Reader's Diary #800- Maggie Tiojakin: The Long March

Ever protested? I have, just once, back in university. I forget exactly what it was over, something about rising tuition costs I think. I don't even remember if we got what we wanted.

It wasn't the exciting time I hoped it would be. There was no tear gas, no riot police, no protestors being dragged away by the hair. I'm sure the cause, whatever it was, was important to us at the time, but I suspect lots of people were there, like me, to see what this protesting stuff was all about. Isn't it a rite of passage for university students?

"The Long March," by Maggie Tiojakin, is also about a university protest, but it is not Canadian. When Mara states, "I’ve never had to stand up for anything in my life," however, it's a statement many of us could probably make. The protest in "The Long March" is for government reform. "Impeach the president!" they shout. Maybe I still hold some Vancouver hockey riot resentment, but I think of the lack of meaningful protests in Canada: either we have it so good here that we have little to protest or maybe we've just grown too apathetic. "The Long March," shows us that even where protests are needed and have the potential to institute real change, the cynics and protest tourists are not Canadian concepts.

"The Long March" also employs a technique that we don't often see: flash forwards. Instead of flashing back, the story jumps ahead to tell us how the day ends, then goes back to the present. It's a neat little trick that makes us feel more sympathetic to the story's characters.

(Did you write a post for Short Story Monday? If so, please leave a link in the comments below.)


JoAnn said...

The only thing I've protested since college days has been haphazard development that would detract from our village's historic character. This story does sound interesting, especially the flash forward.

I read an Edith Wharton story set in Venice:

Julie @ Read Handed said...

I don't think I've ever formally protested anything, even in college. Maybe has to do with my introversion? I dunno.
I'm back to exploring flash fiction - in fact I'm devoting the whole month of February to it: Flash Fiction February.

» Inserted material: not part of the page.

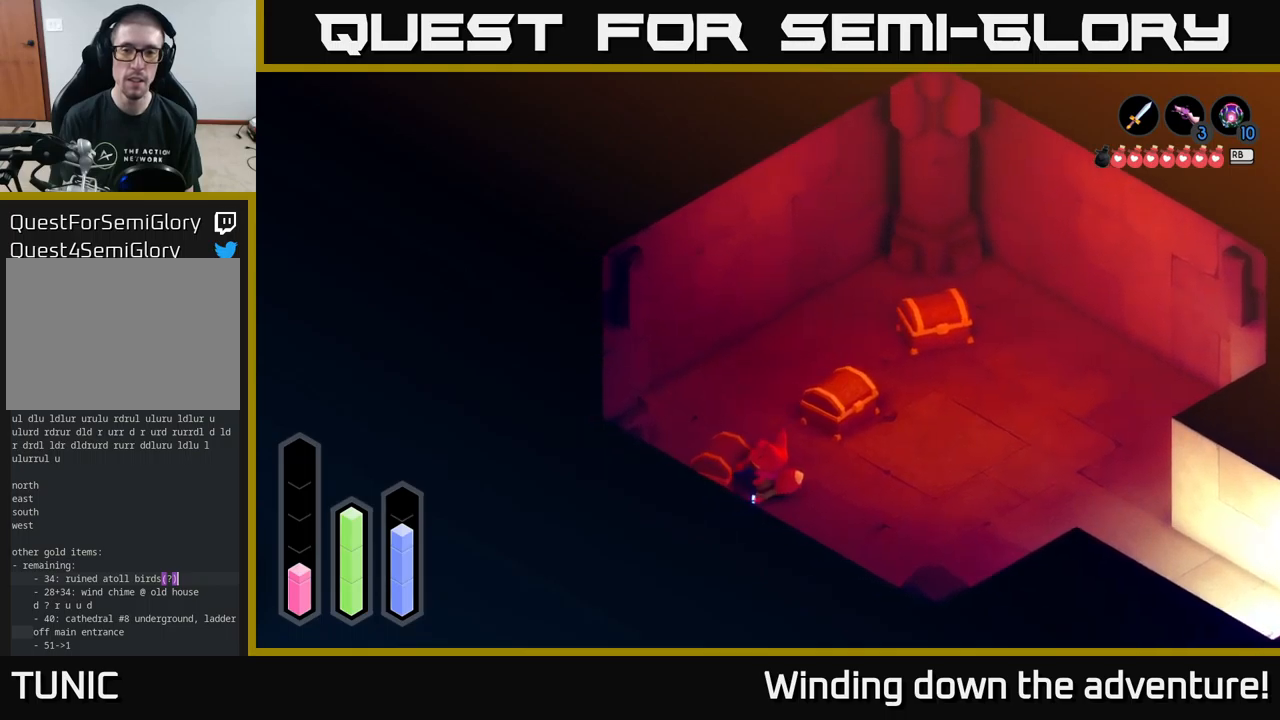
{"buttons": [], "left_stick": "right", "right_stick": "center", "events": [[450, "left_stick", "right"]]}
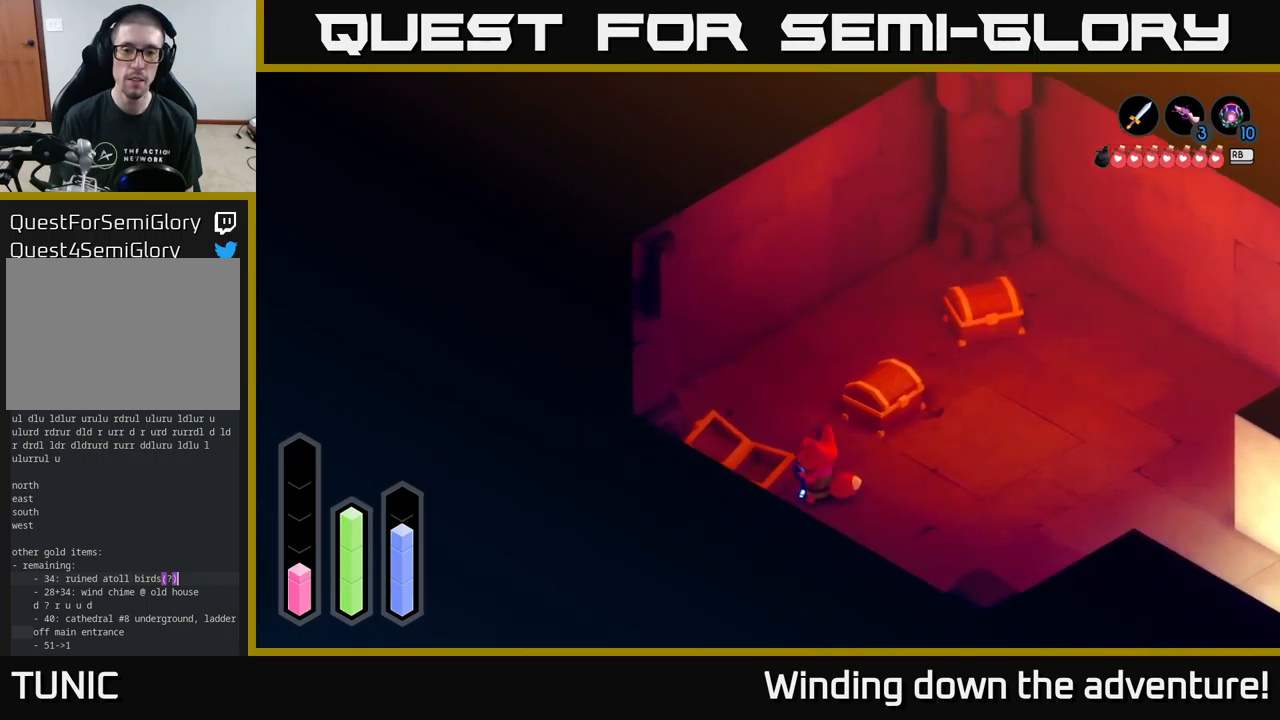
{"buttons": [], "left_stick": "up-right", "right_stick": "center", "events": [[133, "left_stick", "up-right"]]}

Barbara Bruederlin said...

I'm not much of a joiner, so I've never participated in a formal protest either. I'm more of a sit with arms folded shaking my head type of protester.

I'll be reading this though! Love the concept of flash forwards.

Teddy Rose said...

I also was in a protest in college and a demonstration her in Vancouver, a long time ago. Sounds like a worthwhile story.

I'm a day late but here's mine:

Perogyo said...

I like flash forwards in tv shows, I bet I would like it here.

I am a socialist and grew up in Ralph Klein's Alberta, so I've protested pretty much everything. A protest is an interesting feeling, lots of passion you don't see in public even in the west being vented.